## Excerpted records
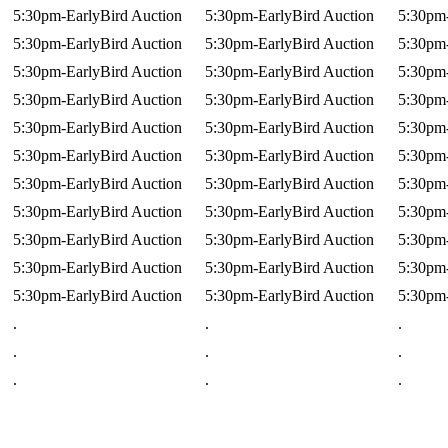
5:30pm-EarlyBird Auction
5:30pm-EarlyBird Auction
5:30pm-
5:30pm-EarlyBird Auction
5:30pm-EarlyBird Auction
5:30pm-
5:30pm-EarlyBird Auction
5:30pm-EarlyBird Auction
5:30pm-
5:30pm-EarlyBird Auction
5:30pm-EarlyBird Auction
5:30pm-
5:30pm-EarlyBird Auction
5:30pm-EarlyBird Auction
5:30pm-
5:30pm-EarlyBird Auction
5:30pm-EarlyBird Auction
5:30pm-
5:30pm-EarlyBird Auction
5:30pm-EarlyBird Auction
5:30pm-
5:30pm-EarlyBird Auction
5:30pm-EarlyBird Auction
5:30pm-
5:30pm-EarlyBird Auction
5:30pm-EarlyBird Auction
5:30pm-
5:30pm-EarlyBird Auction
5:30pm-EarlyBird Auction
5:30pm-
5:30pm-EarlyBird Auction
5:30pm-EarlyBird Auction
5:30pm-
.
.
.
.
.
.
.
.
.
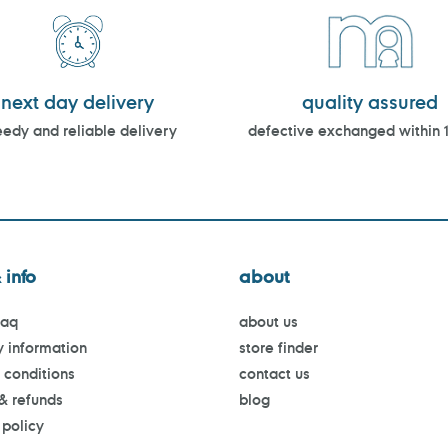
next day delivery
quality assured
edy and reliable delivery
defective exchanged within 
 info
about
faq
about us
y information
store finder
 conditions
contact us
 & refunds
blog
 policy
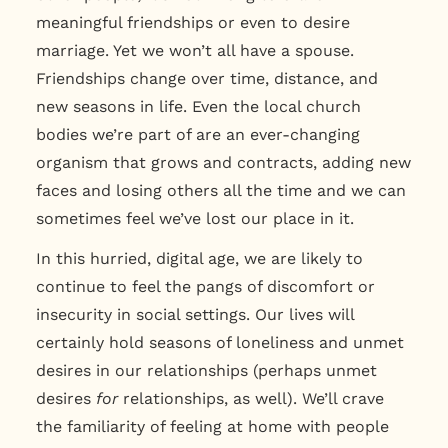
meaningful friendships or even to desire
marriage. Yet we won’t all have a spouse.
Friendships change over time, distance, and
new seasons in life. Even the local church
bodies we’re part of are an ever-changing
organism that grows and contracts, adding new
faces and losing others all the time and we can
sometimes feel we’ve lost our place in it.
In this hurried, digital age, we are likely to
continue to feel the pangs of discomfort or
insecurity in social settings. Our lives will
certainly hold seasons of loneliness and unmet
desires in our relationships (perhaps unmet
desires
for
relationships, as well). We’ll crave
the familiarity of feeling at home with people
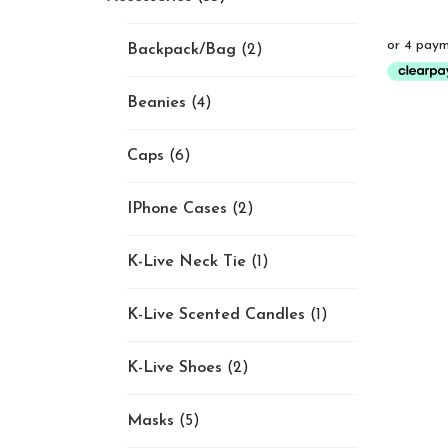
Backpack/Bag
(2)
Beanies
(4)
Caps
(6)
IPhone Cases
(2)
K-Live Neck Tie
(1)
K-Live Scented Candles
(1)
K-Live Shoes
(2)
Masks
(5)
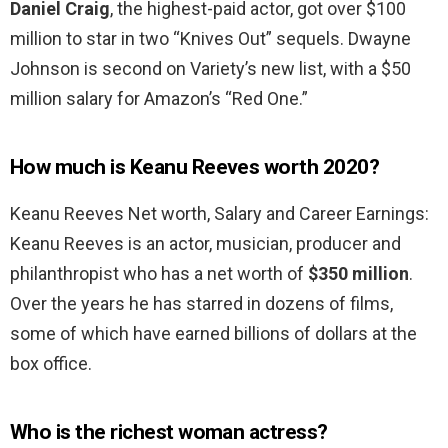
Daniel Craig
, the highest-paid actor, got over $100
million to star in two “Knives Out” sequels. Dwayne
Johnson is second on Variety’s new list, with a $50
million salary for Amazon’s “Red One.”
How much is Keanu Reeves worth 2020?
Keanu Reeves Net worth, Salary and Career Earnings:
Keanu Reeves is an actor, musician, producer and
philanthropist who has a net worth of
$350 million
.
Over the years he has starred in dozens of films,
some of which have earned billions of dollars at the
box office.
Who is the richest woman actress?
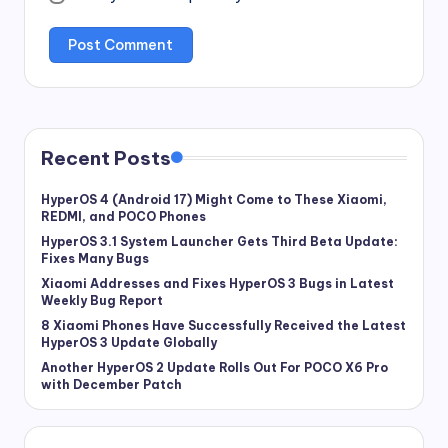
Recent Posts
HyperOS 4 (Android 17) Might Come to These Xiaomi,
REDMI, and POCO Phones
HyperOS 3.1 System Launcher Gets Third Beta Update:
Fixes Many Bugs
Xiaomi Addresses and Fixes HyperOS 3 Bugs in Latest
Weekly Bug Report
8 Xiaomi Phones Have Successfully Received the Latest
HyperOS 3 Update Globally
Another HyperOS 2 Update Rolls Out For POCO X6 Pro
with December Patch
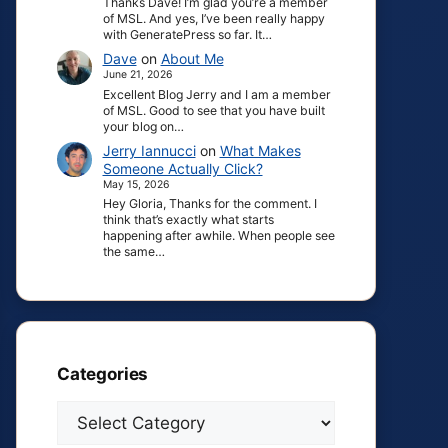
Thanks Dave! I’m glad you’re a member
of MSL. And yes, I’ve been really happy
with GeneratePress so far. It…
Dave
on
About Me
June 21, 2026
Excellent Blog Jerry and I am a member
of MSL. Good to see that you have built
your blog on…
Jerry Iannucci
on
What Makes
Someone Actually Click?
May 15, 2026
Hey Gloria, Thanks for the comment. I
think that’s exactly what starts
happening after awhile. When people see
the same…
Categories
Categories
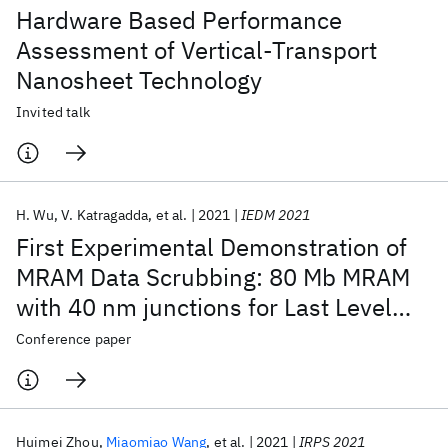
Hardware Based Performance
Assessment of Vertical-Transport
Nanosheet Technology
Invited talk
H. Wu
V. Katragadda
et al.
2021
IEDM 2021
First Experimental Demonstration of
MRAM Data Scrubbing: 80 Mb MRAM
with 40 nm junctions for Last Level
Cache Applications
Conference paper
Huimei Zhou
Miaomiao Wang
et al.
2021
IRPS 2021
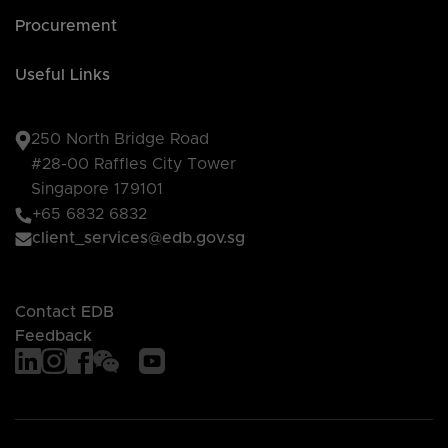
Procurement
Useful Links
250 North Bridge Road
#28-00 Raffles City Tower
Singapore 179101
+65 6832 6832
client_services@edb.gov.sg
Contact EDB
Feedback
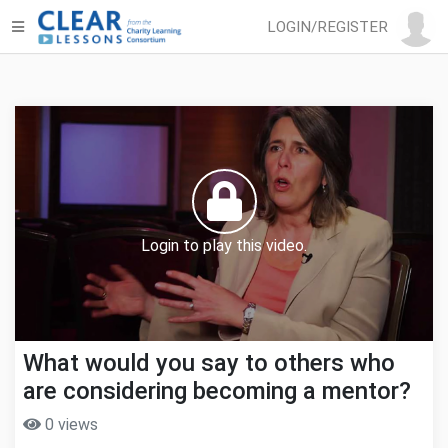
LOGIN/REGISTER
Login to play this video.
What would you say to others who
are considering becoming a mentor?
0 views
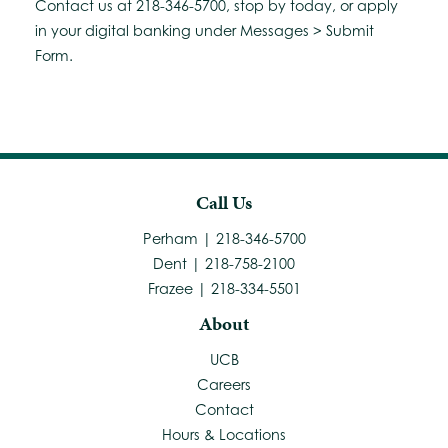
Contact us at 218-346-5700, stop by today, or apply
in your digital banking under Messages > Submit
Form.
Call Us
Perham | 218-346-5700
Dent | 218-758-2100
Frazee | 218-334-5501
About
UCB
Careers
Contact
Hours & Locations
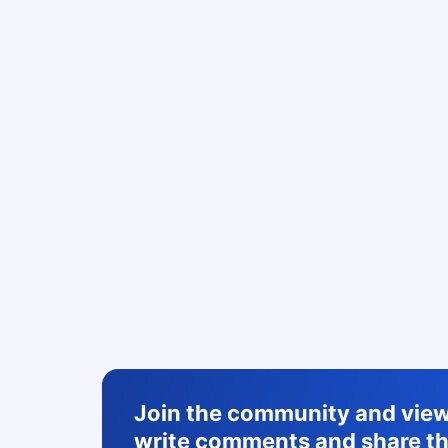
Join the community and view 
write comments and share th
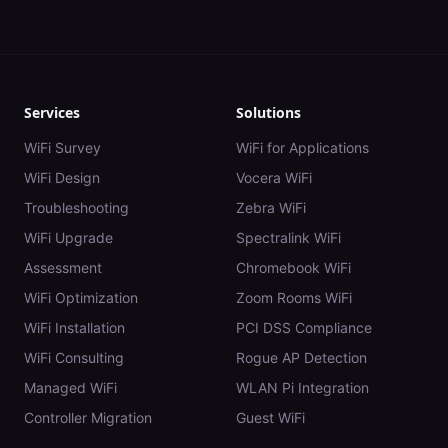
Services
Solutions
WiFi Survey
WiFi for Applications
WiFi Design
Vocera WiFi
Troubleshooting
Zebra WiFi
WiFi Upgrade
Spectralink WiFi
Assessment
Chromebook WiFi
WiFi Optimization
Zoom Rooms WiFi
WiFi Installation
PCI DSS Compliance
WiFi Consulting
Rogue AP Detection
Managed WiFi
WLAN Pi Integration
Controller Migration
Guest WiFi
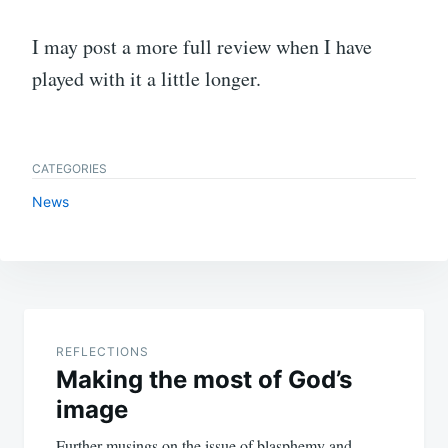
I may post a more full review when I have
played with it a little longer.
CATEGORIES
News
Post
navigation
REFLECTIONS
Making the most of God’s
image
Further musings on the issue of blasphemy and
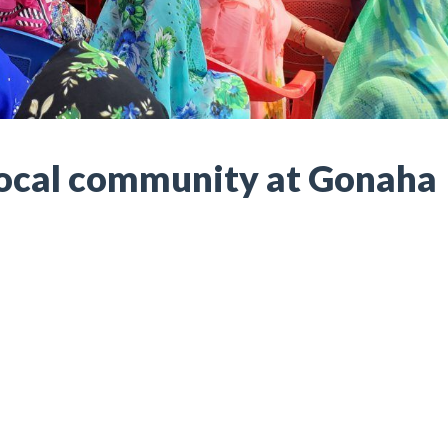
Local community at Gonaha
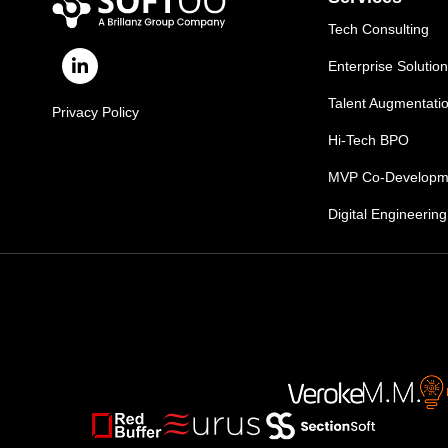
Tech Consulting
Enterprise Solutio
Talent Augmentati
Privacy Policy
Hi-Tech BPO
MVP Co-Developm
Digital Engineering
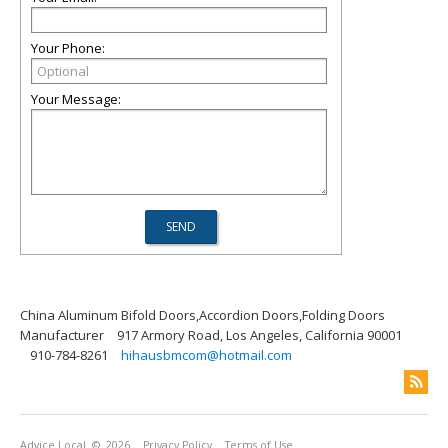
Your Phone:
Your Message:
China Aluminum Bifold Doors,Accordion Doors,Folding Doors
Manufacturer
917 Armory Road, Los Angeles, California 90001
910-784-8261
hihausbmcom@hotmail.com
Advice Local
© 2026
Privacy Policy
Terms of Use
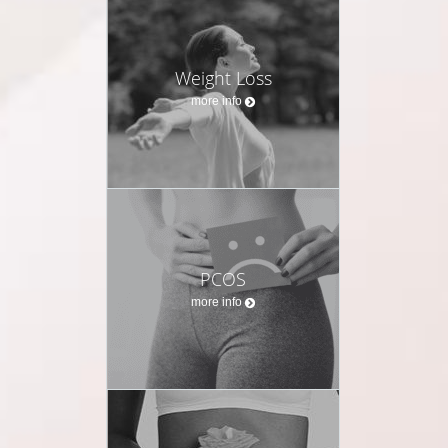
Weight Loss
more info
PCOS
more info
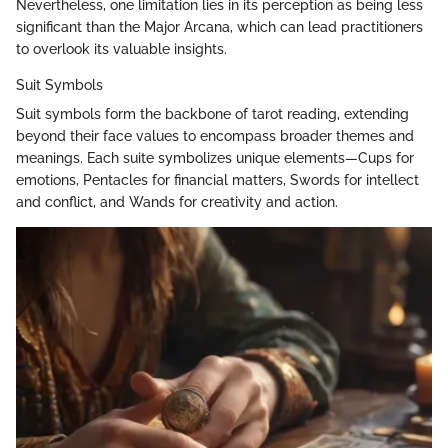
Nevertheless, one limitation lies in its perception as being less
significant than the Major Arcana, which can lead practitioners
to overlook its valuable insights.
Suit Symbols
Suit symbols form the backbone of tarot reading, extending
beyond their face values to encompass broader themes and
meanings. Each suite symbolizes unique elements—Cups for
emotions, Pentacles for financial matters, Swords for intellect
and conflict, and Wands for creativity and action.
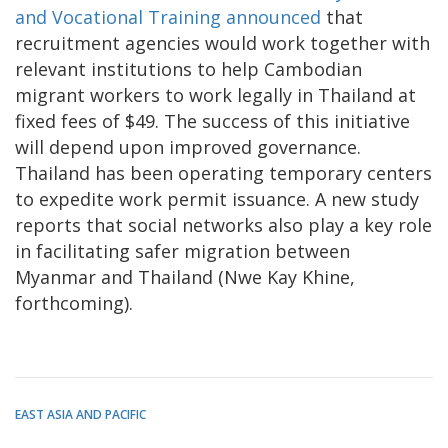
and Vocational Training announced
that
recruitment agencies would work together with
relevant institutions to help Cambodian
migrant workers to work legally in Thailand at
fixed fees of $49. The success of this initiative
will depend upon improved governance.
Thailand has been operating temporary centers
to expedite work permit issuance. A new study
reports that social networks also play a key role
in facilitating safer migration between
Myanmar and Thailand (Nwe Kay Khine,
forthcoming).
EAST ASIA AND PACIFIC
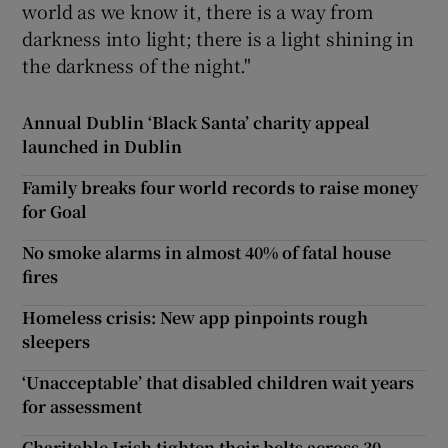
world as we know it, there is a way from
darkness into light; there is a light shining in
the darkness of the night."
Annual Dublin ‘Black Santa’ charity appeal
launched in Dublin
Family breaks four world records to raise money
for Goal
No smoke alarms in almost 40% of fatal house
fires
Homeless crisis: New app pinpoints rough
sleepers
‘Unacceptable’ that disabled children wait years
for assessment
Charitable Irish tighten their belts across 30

## Problem statement
Each line in the data where the string "been" occurs should be identified and copied.

## Problem solution
of MSL. And yes, I’ve been really happy
Thailand has been operating temporary centers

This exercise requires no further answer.